# VC5.16

Here the path of integration C consists of the straight lines say OA,AB,BC and CD where the coordinates of A,B,C are (a,0),(a,b) and (0,b) respectively.Let S be the plane region bounded by closed curve C,then by Stokes' theorm,we must have

$\oint _{C}F\cdot dr=\iint _{S}{\mathrm {curl}}F\cdot ndS\,$ --(1)

Since the integration is performed in the xy-plane,we have $r=xi+yj\,$ so that $dr=dxi+dyj\,$

LHS of (1)=$\oint _{C}(x^{2}i+2xyj)\cdot (dxi+dyj)\,$

=$\oint _{C}(x^{2}dx+xydy)\,$

=$\int _{{OA}}(x^{2}dx+xydy)+\int _{{AB}}(x^{2}dx+xydy)+\int _{{BC}}(x^{2}dx+xydy)+\int _{{CO}}(x^{2}dx+xydy)\,$ --(2)

Along OA,y=0,dy=0 and x varies from 0 to a. Along AB,x=a,dx=0 and y varies from 0 to b. Along BC,y=b,dy=0 and x varies from a to 0. Along CO,x=0,dx=0 and y varies from b to 0.

Therefore,from (2),LHS=$\int _{0}^{a}x^{2}dx+\int _{0}^{b}aydy+\int _{a}^{0}x^{2}dx+\int _{b}^{0}(0)dy\,$

=$[{\frac {x^{3}}{3}}]_{0}^{a}+a[{\frac {y^{2}}{2}}]_{0}^{b}+[{\frac {x^{3}}{3}}]_{a}^{0}+0\,$

=${\frac {a^{3}}{3}}+{\frac {ab^{2}}{2}}-{\frac {a^{3}}{3}}={\frac {ab^{2}}{2}}\,$ --(3)

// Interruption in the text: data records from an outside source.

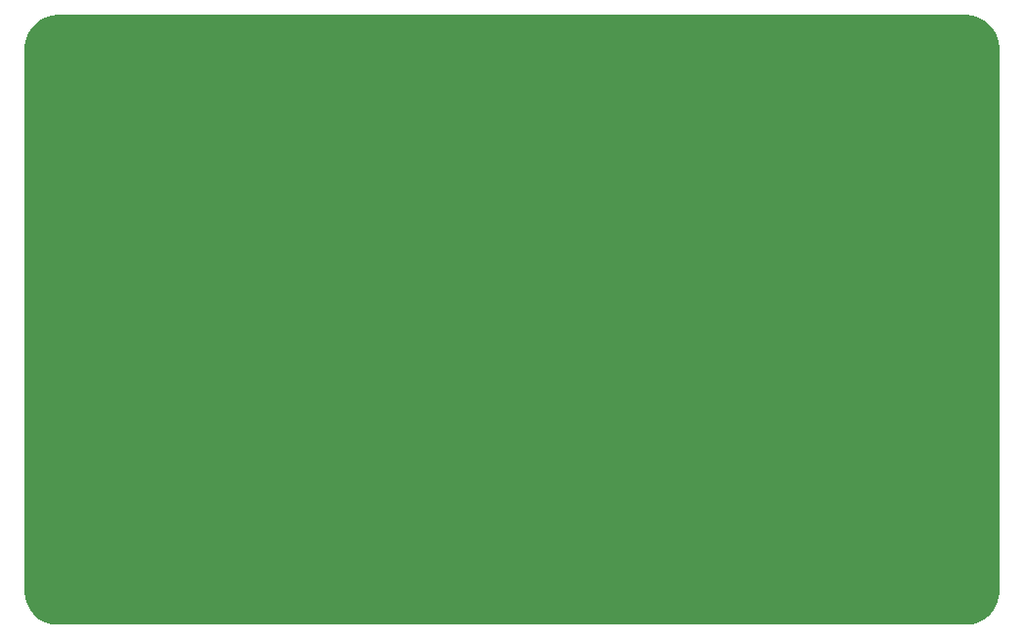
<source format=gbr>
G04*
G04 #@! TF.GenerationSoftware,Altium Limited,Altium Designer,24.9.1 (31)*
G04*
G04 Layer_Physical_Order=1*
G04 Layer_Color=255*
%FSLAX25Y25*%
%MOIN*%
G70*
G04*
G04 #@! TF.SameCoordinates,A25FCC72-9D46-4550-BA20-9C7FB643A395*
G04*
G04*
G04 #@! TF.FilePolarity,Positive*
G04*
G01*
G75*
G36*
X323343Y210461D02*
X324105D01*
X325615Y210262D01*
X327086Y209868D01*
X328493Y209285D01*
X329812Y208524D01*
X331020Y207597D01*
X332097Y206520D01*
X333024Y205311D01*
X333785Y203993D01*
X334368Y202586D01*
X334762Y201115D01*
X334961Y199605D01*
Y198843D01*
X334961Y13657D01*
X334961Y13657D01*
Y12896D01*
X334762Y11386D01*
X334368Y9915D01*
X333785Y8508D01*
X333024Y7189D01*
X332097Y5980D01*
X331020Y4904D01*
X329812Y3977D01*
X328493Y3215D01*
X327086Y2632D01*
X325615Y2238D01*
X324105Y2039D01*
X323343D01*
X13657Y2039D01*
X13657Y2039D01*
X12896D01*
X11386Y2238D01*
X9915Y2632D01*
X8508Y3215D01*
X7189Y3977D01*
X5980Y4904D01*
X4904Y5980D01*
X3977Y7189D01*
X3215Y8508D01*
X2632Y9915D01*
X2238Y11386D01*
X2039Y12896D01*
Y13657D01*
X2039Y198843D01*
X2039Y198843D01*
Y199605D01*
X2238Y201115D01*
X2632Y202586D01*
X3215Y203993D01*
X3977Y205311D01*
X4904Y206520D01*
X5980Y207597D01*
X7189Y208524D01*
X8508Y209285D01*
X9915Y209868D01*
X11386Y210262D01*
X12896Y210461D01*
X13657D01*
X323343Y210461D01*
X323343Y210461D01*
D02*
G37*
M02*

</source>
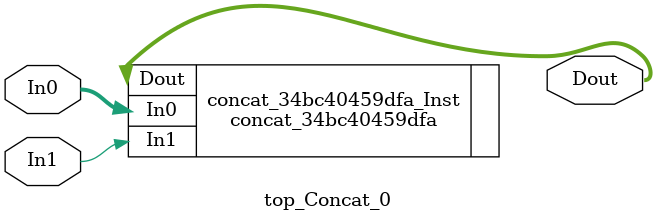
<source format=v>
/************************************************************\
**	Copyright (c) 2012-2024 Anlogic Inc.
**	All Right Reserved.
\************************************************************/
/************************************************************\
**	Build time: Dec 03 2024 17:57:28
**	TD version	:	5.9.122301
************************************************************/
module top_Concat_0
(
  input   [5:0]                 In0,
  input   [0:0]                 In1,
  output  [6:0]                 Dout
);

  concat_34bc40459dfa
  #(
      .PORT_NUM(2),
      .IN_WIDTH_0(6),
      .IN_WIDTH_1(1),
      .OUT_WIDTH(7)
  )concat_34bc40459dfa_Inst
  (
      .In0(In0),
      .In1(In1),
      .Dout(Dout)
  );
endmodule

</source>
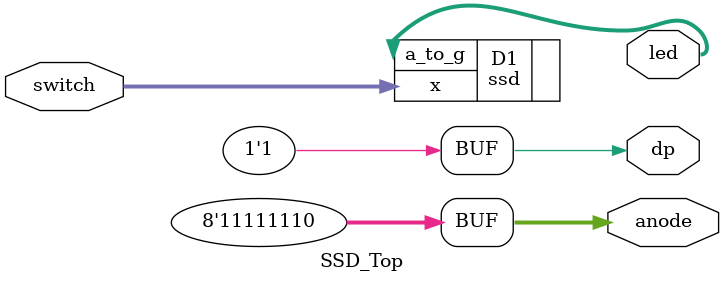
<source format=v>
`timescale 1ns / 1ps
module SSD_Top(input [3:0] switch,
output [6:0] led,
output [7:0] anode, //which ssd out of 8 will be used
output dp);
assign anode = 8'b11111110; //only first ssd will be enable
assign dp = 1;
ssd D1(.x(switch), .a_to_g(led));
endmodule


</source>
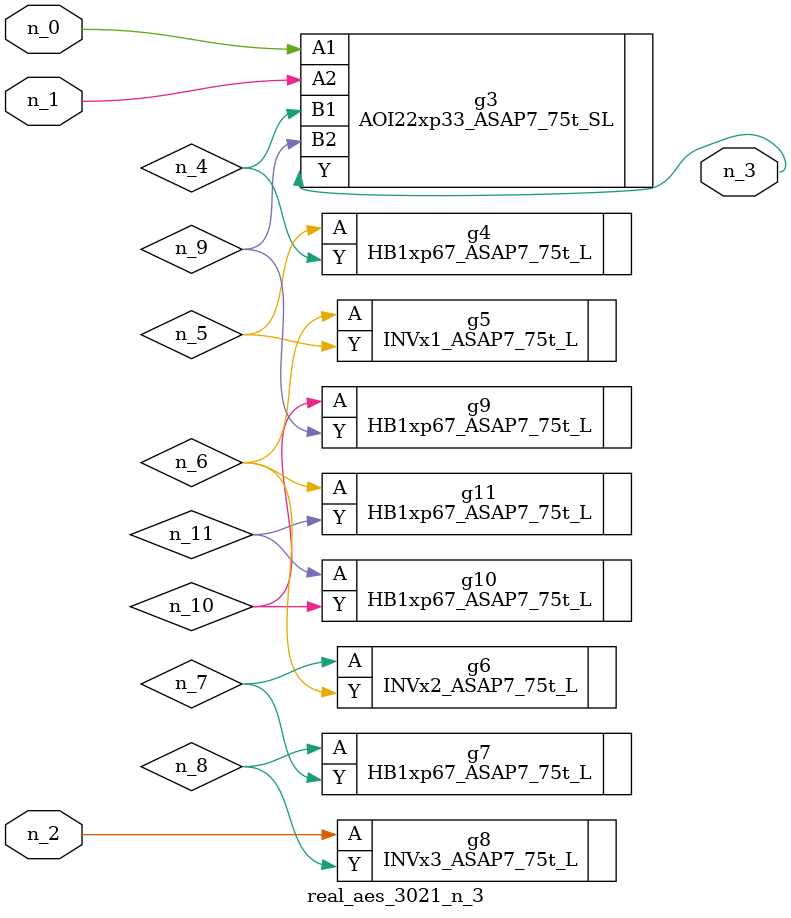
<source format=v>
module real_aes_3021_n_3 (n_0, n_2, n_1, n_3);
input n_0;
input n_2;
input n_1;
output n_3;
wire n_4;
wire n_5;
wire n_7;
wire n_9;
wire n_6;
wire n_8;
wire n_10;
wire n_11;
AOI22xp33_ASAP7_75t_SL g3 ( .A1(n_0), .A2(n_1), .B1(n_4), .B2(n_9), .Y(n_3) );
INVx3_ASAP7_75t_L g8 ( .A(n_2), .Y(n_8) );
HB1xp67_ASAP7_75t_L g4 ( .A(n_5), .Y(n_4) );
INVx1_ASAP7_75t_L g5 ( .A(n_6), .Y(n_5) );
HB1xp67_ASAP7_75t_L g11 ( .A(n_6), .Y(n_11) );
INVx2_ASAP7_75t_L g6 ( .A(n_7), .Y(n_6) );
HB1xp67_ASAP7_75t_L g7 ( .A(n_8), .Y(n_7) );
HB1xp67_ASAP7_75t_L g9 ( .A(n_10), .Y(n_9) );
HB1xp67_ASAP7_75t_L g10 ( .A(n_11), .Y(n_10) );
endmodule
</source>
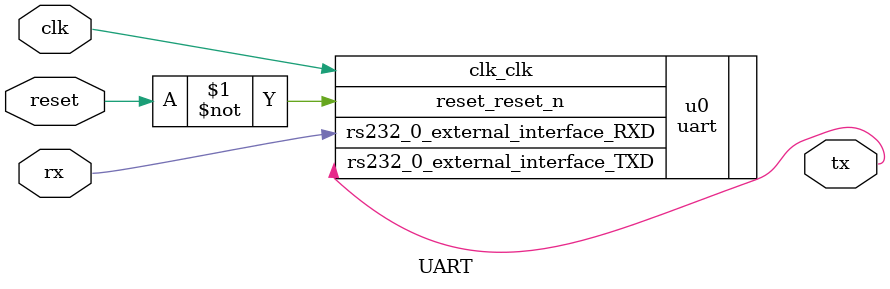
<source format=v>
module UART(
	input clk,
	input rx,
	input reset,
	output tx);

	uart u0 (
        .clk_clk                        (clk),                        //                        clk.clk
        .reset_reset_n                  (~reset),                  //                      reset.reset_n
        .rs232_0_external_interface_RXD (rx), // rs232_0_external_interface.RXD
        .rs232_0_external_interface_TXD (tx)  //                           .TXD
    );

endmodule 
</source>
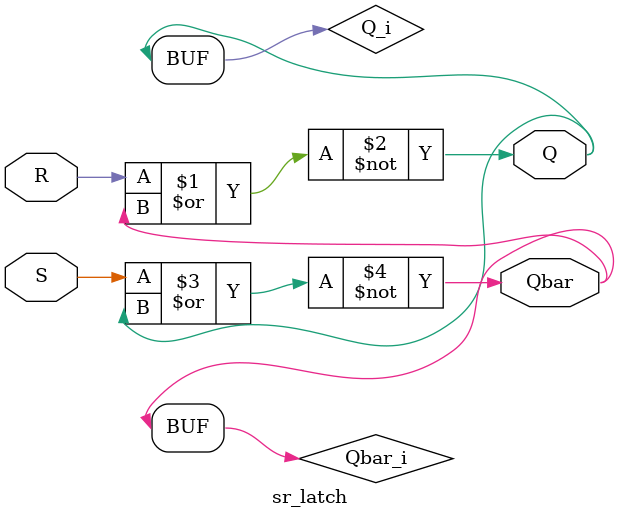
<source format=v>
`timescale 1ns / 1ps


module sr_latch(
    input R,
    input S,
    output Q,
    output Qbar
    );
    assign #2 Q_i = Q; 
    assign #2 Qbar_i = Qbar; 
    assign #2 Q = ~ (R | Qbar); 
    assign #2 Qbar = ~ (S | Q); 
endmodule


</source>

Now,${\mathrm {curl}}F={\begin{vmatrix}i&j&k\\{\frac {\partial }{\partial x}}&{\frac {\partial }{\partial y}}&{\frac {\partial }{\partial z}}\\x^{2}&xy&0\end{vmatrix}}\,$

=$0i-0j+[{\frac {\partial }{\partial x}}(xy)-{\frac {\partial }{\partial y}}(x^{2})]k\,$

Also,n=unit vector normal to surface S=k.

Therefore ${\mathrm {curl}}F\cdot n=yk\cdot k=y\,$

Now,RHS=$\iint _{S}ydxdy=\int _{{x=0}}^{{a}}\int _{{y=0}}^{{b}}ydxdy\,$

=$\int _{0}^{a}[{\frac {y^{2}}{2}}]_{0}^{b}dx={\frac {b^{2}}{2}}\int _{0}^{a}dx={\frac {b^{2}}{2}}[x]_{0}^{a}={\frac {ab^{2}}{2}}\,$ --(4)

From (3) and (4),Stokes'theorm is verified.